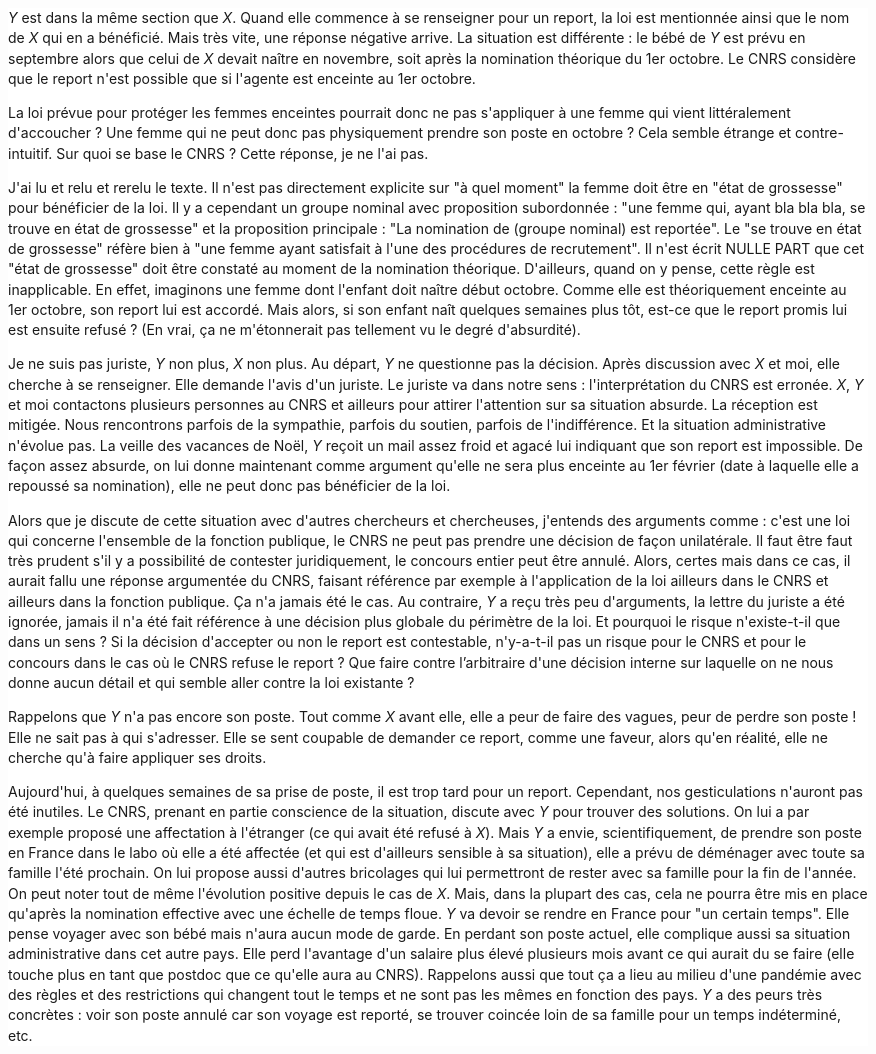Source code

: $Y$ est dans la même section que $X$. Quand elle commence à se renseigner pour un report, la loi est mentionnée ainsi que le nom de $X$ qui en a bénéficié. Mais très vite, une réponse négative arrive. La situation est différente : le bébé de $Y$ est prévu en septembre alors que celui de $X$ devait naître en novembre, soit après la nomination théorique du 1er octobre. Le CNRS considère que le report n'est possible que si l'agente est enceinte au 1er octobre.

La loi prévue pour protéger les femmes enceintes pourrait donc ne pas s'appliquer à une femme qui vient littéralement d'accoucher ? Une femme qui ne peut donc pas physiquement prendre son poste en octobre ? Cela semble étrange et contre-intuitif. Sur quoi se base le CNRS ? Cette réponse, je ne l'ai pas. 

J'ai lu et relu et rerelu le texte. Il n'est pas directement explicite sur "à quel moment" la femme doit être en "état de grossesse" pour bénéficier de la loi. Il y a cependant un groupe nominal avec proposition subordonnée : "une femme qui, ayant bla bla bla, se trouve en état de grossesse" et la proposition principale : "La nomination de (groupe nominal) est reportée". Le "se trouve en état de grossesse" réfère bien à "une femme ayant satisfait à l'une des procédures de recrutement". Il n'est écrit NULLE PART que cet "état de grossesse" doit être constaté au moment de la nomination théorique. D'ailleurs, quand on y pense, cette règle est inapplicable. En effet, imaginons une femme dont l'enfant doit naître début octobre. Comme elle est théoriquement enceinte au 1er octobre, son report lui est accordé. Mais alors, si son enfant naît quelques semaines plus tôt, est-ce que le report promis lui est ensuite refusé ? (En vrai, ça ne m'étonnerait pas tellement vu le degré d'absurdité).

Je ne suis pas juriste, $Y$ non plus, $X$ non plus. Au départ, $Y$ ne questionne pas la décision. Après discussion avec $X$ et moi, elle cherche à se renseigner. Elle demande l'avis d'un juriste. Le juriste va dans notre sens : l'interprétation du CNRS est erronée. $X$, $Y$ et moi contactons plusieurs personnes au CNRS et ailleurs pour attirer l'attention sur sa situation absurde. La réception est mitigée. Nous rencontrons parfois de la sympathie, parfois du soutien, parfois de l'indifférence. Et la situation administrative n'évolue pas. La veille des vacances de Noël, $Y$ reçoit un mail assez froid et agacé lui indiquant que son report est impossible. De façon assez absurde, on lui donne maintenant comme argument qu'elle ne sera plus enceinte au 1er février (date à laquelle elle a repoussé sa nomination), elle ne peut donc pas bénéficier de la loi. 

Alors que je discute de cette situation avec d'autres chercheurs et chercheuses, j'entends des arguments comme : c'est une loi qui concerne l'ensemble de la fonction publique, le CNRS ne peut pas prendre une décision de façon unilatérale. Il faut être faut très prudent s'il y a possibilité de contester juridiquement, le concours entier peut être annulé. Alors, certes mais dans ce cas, il aurait fallu une réponse argumentée du CNRS, faisant référence par exemple à l'application de la loi ailleurs dans le CNRS et ailleurs dans la fonction publique. Ça n'a jamais été le cas. Au contraire, $Y$ a reçu très peu d'arguments, la lettre du juriste a été ignorée, jamais il n'a été fait référence à une décision plus globale du périmètre de la loi. Et pourquoi le risque n'existe-t-il que dans un sens ? Si la décision d'accepter ou non le report est contestable, n'y-a-t-il pas un risque pour le CNRS et pour le concours dans le cas où le CNRS refuse le report ? Que faire contre l’arbitraire d'une décision interne sur laquelle on ne nous donne aucun détail et qui semble aller contre la loi existante ?

Rappelons que $Y$ n'a pas encore son poste. Tout comme $X$ avant elle, elle a peur de faire des vagues, peur de perdre son poste ! Elle ne sait pas à qui s'adresser. Elle se sent coupable de demander ce report, comme une faveur, alors qu'en réalité, elle ne cherche qu'à faire appliquer ses droits. 

 Aujourd'hui, à quelques semaines de sa prise de poste, il est trop tard pour un report. Cependant, nos gesticulations n'auront pas été inutiles. Le CNRS, prenant en partie conscience de la situation, discute avec $Y$ pour trouver des solutions. On lui a par exemple proposé une affectation à l'étranger (ce qui avait été refusé à $X$). Mais $Y$ a envie, scientifiquement, de prendre son poste en France dans le labo où elle a été affectée (et qui est d'ailleurs sensible à sa situation), elle a prévu de déménager avec toute sa famille l'été prochain. On lui propose aussi d'autres bricolages qui lui permettront de rester avec sa famille pour la fin de l'année. On peut noter tout de même l'évolution positive depuis le cas de $X$. Mais, dans la plupart des cas, cela ne pourra être mis en place qu'après la nomination effective avec une échelle de temps floue. $Y$ va devoir se rendre en France pour "un certain temps". Elle pense voyager avec son bébé mais n'aura aucun mode de garde. En perdant son poste actuel, elle complique aussi sa situation administrative dans cet autre pays. Elle perd l'avantage d'un salaire plus élevé plusieurs mois avant ce qui aurait du se faire (elle touche plus en tant que postdoc que ce qu'elle aura au CNRS). Rappelons aussi que tout ça a lieu au milieu d'une pandémie avec des règles et des restrictions qui changent tout le temps et ne sont pas les mêmes en fonction des pays. $Y$ a des peurs très concrètes : voir son poste annulé car son voyage est reporté, se trouver coincée loin de sa famille pour un temps indéterminé, etc.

==============================

# Brief:
Repeat, line for line and exactly, the material from its first line through the line that contains "La loi prévue", both ends included; no pictures belong in the copy.

# Answer box:
Source code

: $Y$ est dans la même section que $X$. Quand elle commence à se renseigner pour un report, la loi est mentionnée ainsi que le nom de $X$ qui en a bénéficié. Mais très vite, une réponse négative arrive. La situation est différente : le bébé de $Y$ est prévu en septembre alors que celui de $X$ devait naître en novembre, soit après la nomination théorique du 1er octobre. Le CNRS considère que le report n'est possible que si l'agente est enceinte au 1er octobre.

La loi prévue pour protéger les femmes enceintes pourrait donc ne pas s'appliquer à une femme qui vient littéralement d'accoucher ? Une femme qui ne peut donc pas physiquement prendre son poste en octobre ? Cela semble étrange et contre-intuitif. Sur quoi se base le CNRS ? Cette réponse, je ne l'ai pas. 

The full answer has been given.